Bildquelle
Das ist wohl eine Mammuts-Aufgabe, die sich die Nürnbergische Nationalbibliothek gemacht hat. Sie wollen eine Sammlung von über 10.000 Büchern 'auflösen', denn die Bücher sollen zurück an ihre Besitzer gehen. Die Sammlung ist ein Bestand aus der Zeit des Nationalsozialismus und der Verfolgung der Juden. Die Bücher die sie dort haben wurden einst den Juden geraubt und lagern jetzt in der Stadtbibliothek.
Jetzt sollen nicht nur die urspünglichen Besitzer ausfindig gemacht werden, sondern auch die Nachfahren sollen gesucht werden, damit man ihnen die Bücher zurück geben kann.
«So ein Buch ist oft das Einzige, was von einem Menschen übriggeblieben ist», sagt die Bibliothekschefin Eva Homrighausen.
Die Bibliothek hat im Internet jetzt eine Suchliste veröffentlicht, die das Resultat der aufwendigen Recherchen ist. Insgesamt haben sie 306 Namen auf ihrer Liste, teilweise biografische Daten, die Berufsbezeichnung und das Geburtsdatum - oder gar die Wohnadresse.
Die Sammlung in Nürnberg ist nur aufgrund einer Person so zahlreich: Julius Streicher. Er war der Chef des Nazi-Hetzblattes 'Der Stürmer' und hatte darin die Bevölkerung aufgerufen, ihm jüdisches Buchgut zukommen zu lassen, natürlich für Forschungszwecke. Und dieser Aufruf wurde von vielen wahrgenommen und eine riesige Bibliothek aufgebaut. Ihm wurde Bücher zugeschickt die urspünglich Juden gehört haben.

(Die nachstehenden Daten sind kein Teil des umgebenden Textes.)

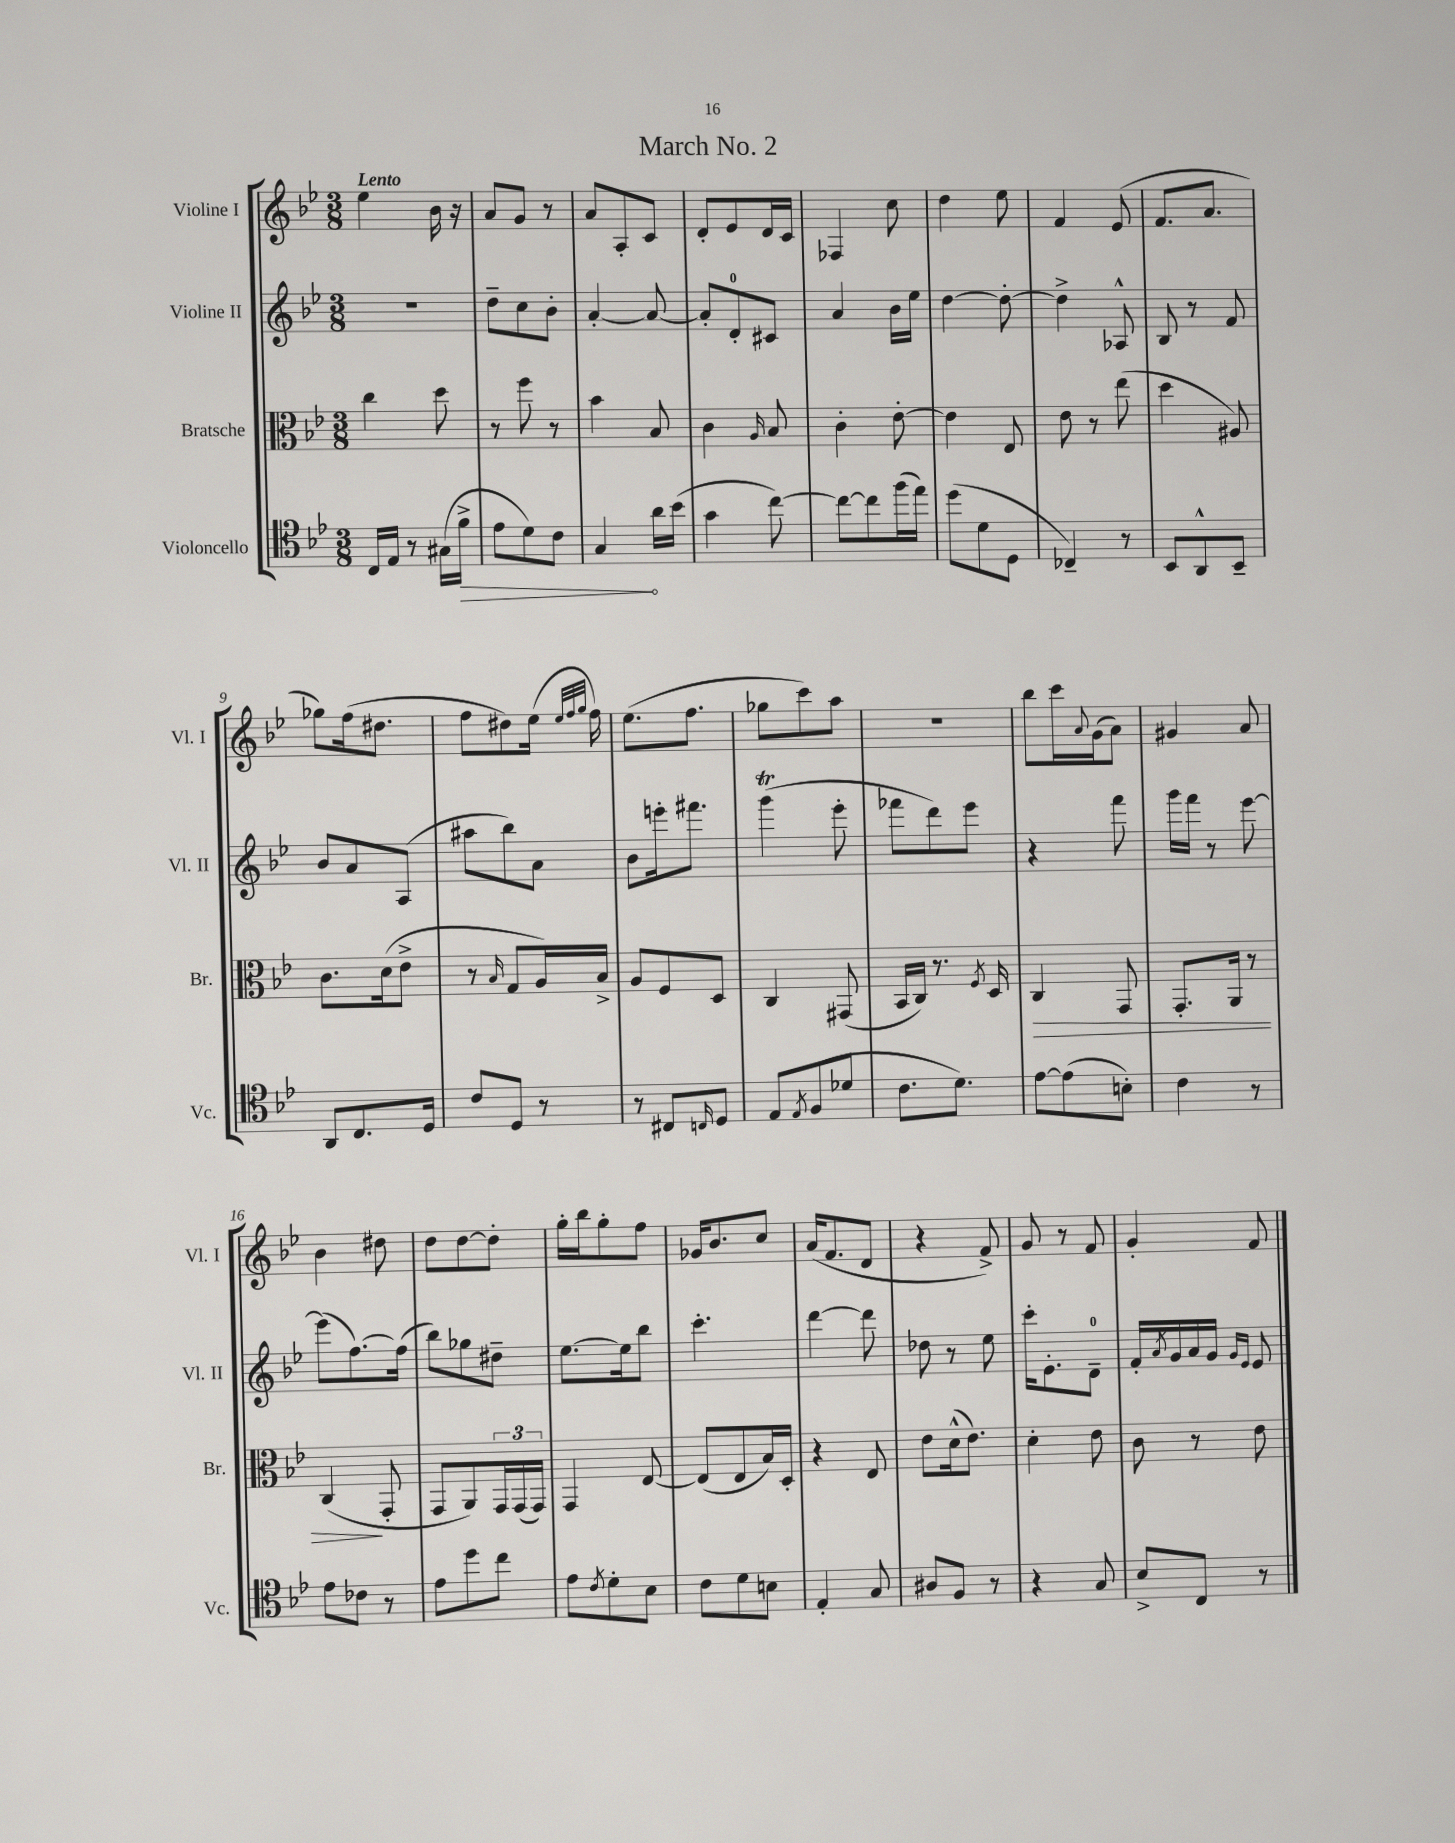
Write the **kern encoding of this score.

**kern	**kern	**kern	**kern
*staff4	*staff3	*staff2	*staff1
*clefC4	*clefC3	*clefG2	*clefG2
*k[b-e-]	*k[b-e-]	*k[b-e-]	*k[b-e-]
*M3/8	*M3/8	*M3/8	*M3/8
16C	4cc	4.r	4ee-
16E-	.	.	.
8r	.	.	.
(16G#	8dd	.	16b-
16f^	.	.	16r
=	=	=	=
8e-	8r	8dd~	8a
8d)	8ff	8cc	8g
8c	8r	8b-'	8r
=	=	=	=
4G	4b-	[4a'	8a
.	.	.	8A'
16a	8B-	8a_	8c
(16b-	.	.	.
=	=	=	=
4g	4c	8a']	8d'
.	.	8d'	8e-
.	16qqA	.	.
[8cc)	8B-	8c#	16d
.	.	.	16c
=	=	=	=
8cc_	4c'	4a	4F-
8cc]	.	.	.
(16ff	[8e-'	16b-	8cc
16ee-)	.	16ee-	.
=	=	=	=
(8dd	4e-]	[4dd	4dd
8d	.	.	.
8D	8E-	8dd'_	8ee-
=	=	=	=
4C-~)	8e-	4dd^]	4f
.	8r	.	.
8r	(8ee-	8A-^^	(8e-
=	=	=	=
8BB-	4dd	8B-	8.f
8AA^^	.	8r	.
.	.	.	8.a
8BB-~	8A#)	8f	.
=	=	=	=
8AA	8.c	8b-	8gg-)
8.C	.	8a	(16ff
.	(16d	.	8.dd#
.	8e-^	(8A	.
16D	.	.	.
=	=	=	=
8c	8r	8aa#	8ff
.	16qqB-	.	.
8D	8G	8bb-)	8dd#)
8r	16A)	8a	(16ee-
.	.	.	32qqee-
.	.	.	32qqff
.	.	.	32qqgg
.	16B-^	.	16ff)
=	=	=	=
8r	8A	8b-	(8.ee-
8C#	8F	16eee'	.
.	.	8.fff#	8.ff
16qqC	.	.	.
8D	8D	.	.
=	=	=	=
8E-	4C	(4ggg	8gg-
8qE-	.	.	.
(8F	.	.	8ccc)
8d-	(8GG#	8eee-'	8aa
=	=	=	=
8.c	16BB-	8fff-	4.r
.	16C)	.	.
.	8.r	8ddd)	.
8.d)	.	.	.
.	.	8eee-	.
.	8qF	.	.
.	16D	.	.
=	=	=	=
[8e-	4C	4r	8bb-
(8e-]	.	.	16ccc
.	.	.	8qqa
.	.	.	(16g
8B')	8GG	8fff	8a)
=	=	=	=
4c	8.GG'	16ggg	4g#
.	.	16fff	.
.	.	8r	.
.	16AA	.	.
8r	8r	[8eee-	8a
=	=	=	=
8e-	(4C	(8eee-]	4b-
8c-	.	[8.ff)	.
8r	8GG'	.	8dd#
.	.	(16ff]	.
=	=	=	=
8e-	8GG	8bb-)	8dd
8dd	8AA)	8gg-	[8dd
8cc	24GG	8dd#~	8dd']
.	(24GG	.	.
.	24GG)	.	.
=	=	=	=
8e-	4GG	[8.ee-	16gg'
.	.	.	16bb-
8qc	.	.	.
8d'	.	.	8gg'
.	.	16ee-]	.
8B-	[8E-	8bb-	8ff
=	=	=	=
8c	(8E-]	4.ccc'	16g-
.	.	.	8.b-
8d	8E-	.	.
8B	16B-)	.	8cc
.	16D'	.	.
=	=	=	=
4E-'	4r	[4ddd	(16a
.	.	.	8.f
8G	8E-	8ddd]	8d
=	=	=	=
8A#	8e-	8dd-	4r
8F	(16d^^	8r	.
.	8.e-)	.	.
8r	.	8ee-	8f^)
=	=	=	=
4r	4d'	16ccc'	8g
.	.	8.e-'	.
.	.	.	8r
8G	8e-	8d~	8f
=	=	=	=
8B-^	8c	16f'	4g'
.	.	8qa	.
.	.	16g	.
8C	8r	16a	.
.	.	16g	.
.	.	16qqg	.
.	.	16qqe-	.
8r	8e-	8e-	8f
==	==	==	==
*-	*-	*-	*-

«Viele Leute waren stolz darauf, Streicher Bücher zu senden, die sie Juden weggenommen haben», erläuterte Leibl Rosenberg, der für die Recherchen rund um die Sammlung zuständig ist. Sogar per Feldpost seien Bücher nach Nürnberg gesandt worden, die Soldaten verfolgten Juden abgenommen hatten.
Nach dem Krieg fand man bei Streicher zu Hause, und auch in den Geschäftsräumen seiner Zeitung zahlreiche Bücher. Die amerikanische Militärregierung hat diese Bücher später den Überlebenden Mitgliedern der Isralitiechen Kultusgemeinde übergeben. Die haben die Bücher in die Stadtbibliothek Nürnberg gebracht.
"Nürnberg ist deshalb die einzige Stadt weltweit, die einen so großen Bestand an geraubten Schriften hat», sagte Homrighausen.
«Das Spektrum ist sehr groß, es reicht von kleinen Heftchen bis zu großen Werken. Sachliteratur ist genauso dabei wie Unterhaltungsliteratur», berichtete sie. Zahlreiche Bände befassten sich mit jüdischer Religion.
Leibl Rosenberg möchte jetzt die Nachfahren der Buchbesitzer ausfindig zu machen und sieht das Ganze auch als eine Herzensangelegenheit an: «Es ist unmöglich, Distanz zu bewahren», sagte er. «Hier spricht die Geschichte zu einem.» In der Sammlung fand er auch ein Buch, dass seiner eigenen Religionslehrerin gehörte. Für ein also eine ganz persönliche Aufgabe, die Bücher zu ihren Besitzern zurück zu bringen.
Mit dem Versuch, Nachfahren der verfolgten Juden die geraubten Bücher wieder zurückzugeben, stelle sich Nürnberg seiner Vergangenheit, betonte Rosenberg: «Der Aufwand ist enorm.» Bislang wurden 150 Bücher an die einstigen Besitzer oder deren Rechtsnachfolger übergeben.